6 comments on “Bailout heads for Senate win; House foes soften

  1. Jeffersonian says:

    It’s worse than ever, filled to the brim with pork and unrelated pet projects. Nothing but a dreadful hog-call, a purse snatch of epic proportions. [url=http://www.politico.com/news/stories/1008/14161.html]Details[/url]

    Which means it’s a cinch to pass.

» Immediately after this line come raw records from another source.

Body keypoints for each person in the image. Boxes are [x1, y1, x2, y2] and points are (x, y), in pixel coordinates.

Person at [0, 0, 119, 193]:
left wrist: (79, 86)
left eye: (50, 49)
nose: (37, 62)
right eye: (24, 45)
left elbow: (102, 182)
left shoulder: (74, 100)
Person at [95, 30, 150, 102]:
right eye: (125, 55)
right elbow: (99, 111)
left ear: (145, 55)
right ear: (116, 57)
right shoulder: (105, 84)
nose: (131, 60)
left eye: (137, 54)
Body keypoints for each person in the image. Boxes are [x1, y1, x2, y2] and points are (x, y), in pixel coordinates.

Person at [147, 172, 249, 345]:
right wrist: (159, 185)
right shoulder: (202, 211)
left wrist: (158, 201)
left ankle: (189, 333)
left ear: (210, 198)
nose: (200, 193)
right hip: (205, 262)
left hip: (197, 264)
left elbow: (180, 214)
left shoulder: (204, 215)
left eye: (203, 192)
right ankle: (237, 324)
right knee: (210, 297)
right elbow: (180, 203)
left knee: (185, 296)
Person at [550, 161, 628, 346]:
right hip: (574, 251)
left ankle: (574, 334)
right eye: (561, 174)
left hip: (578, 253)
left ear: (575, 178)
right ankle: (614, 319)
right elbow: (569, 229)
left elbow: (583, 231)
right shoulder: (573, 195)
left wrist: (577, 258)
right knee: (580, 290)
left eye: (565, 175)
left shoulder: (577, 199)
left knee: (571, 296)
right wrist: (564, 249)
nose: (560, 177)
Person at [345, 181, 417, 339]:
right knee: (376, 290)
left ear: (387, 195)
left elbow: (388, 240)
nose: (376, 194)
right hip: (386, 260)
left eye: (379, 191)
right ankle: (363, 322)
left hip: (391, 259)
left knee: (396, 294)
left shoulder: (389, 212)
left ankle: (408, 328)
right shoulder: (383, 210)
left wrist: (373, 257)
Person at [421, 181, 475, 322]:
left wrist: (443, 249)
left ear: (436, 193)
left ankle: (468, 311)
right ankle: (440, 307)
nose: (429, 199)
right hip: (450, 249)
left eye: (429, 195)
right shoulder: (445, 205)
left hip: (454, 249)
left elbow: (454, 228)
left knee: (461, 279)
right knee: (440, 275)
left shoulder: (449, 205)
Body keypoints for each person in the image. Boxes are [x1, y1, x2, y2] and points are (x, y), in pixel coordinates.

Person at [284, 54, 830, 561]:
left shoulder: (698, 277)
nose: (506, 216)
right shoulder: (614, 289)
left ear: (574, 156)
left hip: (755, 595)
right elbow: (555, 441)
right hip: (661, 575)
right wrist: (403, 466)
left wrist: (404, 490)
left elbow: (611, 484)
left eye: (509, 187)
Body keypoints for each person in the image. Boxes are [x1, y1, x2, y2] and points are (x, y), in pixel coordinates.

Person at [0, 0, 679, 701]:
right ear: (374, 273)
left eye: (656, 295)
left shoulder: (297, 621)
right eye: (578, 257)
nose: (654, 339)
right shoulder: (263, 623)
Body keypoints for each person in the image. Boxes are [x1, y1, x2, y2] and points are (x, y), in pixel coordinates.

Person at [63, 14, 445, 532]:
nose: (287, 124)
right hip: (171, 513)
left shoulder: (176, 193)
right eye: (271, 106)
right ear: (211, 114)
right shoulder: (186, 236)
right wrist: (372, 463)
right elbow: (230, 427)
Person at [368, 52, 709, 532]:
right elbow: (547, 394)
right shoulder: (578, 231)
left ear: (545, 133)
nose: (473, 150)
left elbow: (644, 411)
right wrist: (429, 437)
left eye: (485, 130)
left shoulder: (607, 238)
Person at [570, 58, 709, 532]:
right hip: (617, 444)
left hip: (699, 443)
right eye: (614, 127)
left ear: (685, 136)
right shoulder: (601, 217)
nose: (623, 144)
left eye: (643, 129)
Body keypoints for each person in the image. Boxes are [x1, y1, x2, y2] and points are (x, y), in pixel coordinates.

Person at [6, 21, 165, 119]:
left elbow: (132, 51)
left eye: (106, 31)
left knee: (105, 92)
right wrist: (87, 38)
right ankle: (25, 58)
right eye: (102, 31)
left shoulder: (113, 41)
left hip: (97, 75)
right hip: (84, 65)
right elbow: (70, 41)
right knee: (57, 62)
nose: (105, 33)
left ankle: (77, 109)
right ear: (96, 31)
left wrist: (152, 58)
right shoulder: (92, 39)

God help us.

  2. AnglicanFirst says:

    A clear comprehension of a problem should result in a broad plan with clear and succinct language that is easy to comprehend.

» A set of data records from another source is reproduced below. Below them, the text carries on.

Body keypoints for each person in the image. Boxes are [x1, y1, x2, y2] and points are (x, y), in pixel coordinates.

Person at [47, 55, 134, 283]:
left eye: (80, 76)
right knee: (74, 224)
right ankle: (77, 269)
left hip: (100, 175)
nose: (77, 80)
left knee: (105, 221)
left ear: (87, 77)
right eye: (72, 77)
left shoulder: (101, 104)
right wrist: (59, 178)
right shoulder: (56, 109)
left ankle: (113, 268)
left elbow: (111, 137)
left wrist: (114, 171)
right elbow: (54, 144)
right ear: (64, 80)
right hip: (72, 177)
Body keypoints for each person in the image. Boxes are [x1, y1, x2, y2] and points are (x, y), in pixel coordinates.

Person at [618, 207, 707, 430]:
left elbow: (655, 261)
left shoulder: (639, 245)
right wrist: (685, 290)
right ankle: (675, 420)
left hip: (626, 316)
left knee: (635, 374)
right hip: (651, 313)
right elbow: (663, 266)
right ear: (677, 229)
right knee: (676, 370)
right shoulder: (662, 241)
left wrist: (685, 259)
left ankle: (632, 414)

    The proposed book length (450 pages?) Senate plan shows that that legislative body does not have a clear comprehension of the problem at hand.

    Instead, they are ready to put the American tax payers (not those free-loaders riding on the tax payers’ backs) deeply in depth with a poorly thought out plan that takes Congress off the hook (but only in the short term).

  3. AnglicanFirst says:

    In my comment #2, please change

    “…deeply in depth with a poorly thought out plan…”
    to read
    “…deeply in debt with a poorly thought out plan….”

  4. Betty See says:

    After receiving so many unsolicited offers of credit and after shredding so many pre-approved checks I have to wonder if there really is a credit crisis.
    Maybe the problem is that there are simply more Banks and Financial Institutions than the U.S. economy can reasonably be expected to sustain in other words, [b]too many institutions for too few qualified borrowers[/b] . If this is the problem a bail-out will just make the problem worse.

  5. Br. Michael says:

    Both parties are to blame and both should suffer at the polls. Remember that while each party has had a congressional majority over the last several years the other has had enough numbers to block any action. When the Republicans had the numbers the Democrats often insisted that legislation pass by a 2/3ds majority to cut off debate.

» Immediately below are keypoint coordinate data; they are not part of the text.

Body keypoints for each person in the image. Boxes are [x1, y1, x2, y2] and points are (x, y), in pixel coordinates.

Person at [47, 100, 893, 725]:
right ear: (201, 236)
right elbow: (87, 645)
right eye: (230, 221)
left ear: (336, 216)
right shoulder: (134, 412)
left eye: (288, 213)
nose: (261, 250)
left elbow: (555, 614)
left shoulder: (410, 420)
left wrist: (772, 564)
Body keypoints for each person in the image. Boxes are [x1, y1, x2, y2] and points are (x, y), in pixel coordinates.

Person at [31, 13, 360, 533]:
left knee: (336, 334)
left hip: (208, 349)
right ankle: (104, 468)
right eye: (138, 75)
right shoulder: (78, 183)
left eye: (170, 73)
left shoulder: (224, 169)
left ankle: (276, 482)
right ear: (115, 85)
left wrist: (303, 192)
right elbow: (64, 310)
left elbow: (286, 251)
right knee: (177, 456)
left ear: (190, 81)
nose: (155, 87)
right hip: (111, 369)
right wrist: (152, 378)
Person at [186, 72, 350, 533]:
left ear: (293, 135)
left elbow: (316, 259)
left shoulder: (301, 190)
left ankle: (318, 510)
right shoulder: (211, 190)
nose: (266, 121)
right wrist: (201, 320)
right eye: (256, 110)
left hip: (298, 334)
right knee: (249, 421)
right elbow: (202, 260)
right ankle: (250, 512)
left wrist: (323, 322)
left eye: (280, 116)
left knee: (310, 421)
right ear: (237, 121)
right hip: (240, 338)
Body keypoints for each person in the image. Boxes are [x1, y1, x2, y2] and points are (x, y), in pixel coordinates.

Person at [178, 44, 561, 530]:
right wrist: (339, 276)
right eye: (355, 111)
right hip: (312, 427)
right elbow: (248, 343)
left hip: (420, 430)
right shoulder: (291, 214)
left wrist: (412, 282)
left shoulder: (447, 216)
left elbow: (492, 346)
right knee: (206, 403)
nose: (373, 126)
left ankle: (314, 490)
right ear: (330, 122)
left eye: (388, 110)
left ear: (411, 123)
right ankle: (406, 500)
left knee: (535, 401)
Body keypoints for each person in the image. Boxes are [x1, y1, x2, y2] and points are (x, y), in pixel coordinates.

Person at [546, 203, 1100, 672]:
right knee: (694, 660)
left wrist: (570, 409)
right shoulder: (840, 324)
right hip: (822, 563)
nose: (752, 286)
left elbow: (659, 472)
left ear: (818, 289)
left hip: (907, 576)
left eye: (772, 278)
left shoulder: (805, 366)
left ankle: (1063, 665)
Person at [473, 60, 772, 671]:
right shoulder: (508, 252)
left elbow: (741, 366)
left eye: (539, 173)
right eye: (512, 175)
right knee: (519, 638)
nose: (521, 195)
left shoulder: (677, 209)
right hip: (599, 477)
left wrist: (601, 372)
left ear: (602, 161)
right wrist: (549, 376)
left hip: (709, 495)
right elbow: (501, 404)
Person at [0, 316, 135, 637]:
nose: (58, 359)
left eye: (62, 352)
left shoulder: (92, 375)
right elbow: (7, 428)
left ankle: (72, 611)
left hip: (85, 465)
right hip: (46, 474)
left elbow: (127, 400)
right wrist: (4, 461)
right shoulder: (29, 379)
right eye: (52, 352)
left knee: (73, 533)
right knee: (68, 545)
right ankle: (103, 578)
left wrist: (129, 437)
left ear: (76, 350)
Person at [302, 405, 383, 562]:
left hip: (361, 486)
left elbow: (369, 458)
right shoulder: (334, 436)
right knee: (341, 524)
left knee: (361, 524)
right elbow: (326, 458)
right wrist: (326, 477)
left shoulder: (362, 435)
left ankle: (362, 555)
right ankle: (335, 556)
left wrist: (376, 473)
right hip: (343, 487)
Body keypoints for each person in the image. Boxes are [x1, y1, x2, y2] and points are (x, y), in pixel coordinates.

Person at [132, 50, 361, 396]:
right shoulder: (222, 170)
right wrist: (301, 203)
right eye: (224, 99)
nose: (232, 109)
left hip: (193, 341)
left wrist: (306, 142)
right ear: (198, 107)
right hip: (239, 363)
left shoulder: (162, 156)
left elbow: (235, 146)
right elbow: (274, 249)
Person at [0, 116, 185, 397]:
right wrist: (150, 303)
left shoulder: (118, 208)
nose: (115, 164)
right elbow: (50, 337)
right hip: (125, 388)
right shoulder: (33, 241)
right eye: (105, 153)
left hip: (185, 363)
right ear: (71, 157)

    The plain simple fact is that each side wants to win and to blame the other for any failure or manufactured failure.

  6. Billy says:

    #5, you are correct. That is why the speech of Speaker Pelosi just before the House vote was so galling and why Barney Frank’s statement about “feelings being hurt” was even more galling. See WSJ today on Frank’s asking the two CEOs of Fan and Fred at 2003 hearing if they thought they needed more regulation, and when they said “no,” Frank said he then saw no need for further hearings. (BTW, those CEOs are Obama’s financial advisors today, after they received huge severance packages – and they were in Jimmy Carter’s cabinet).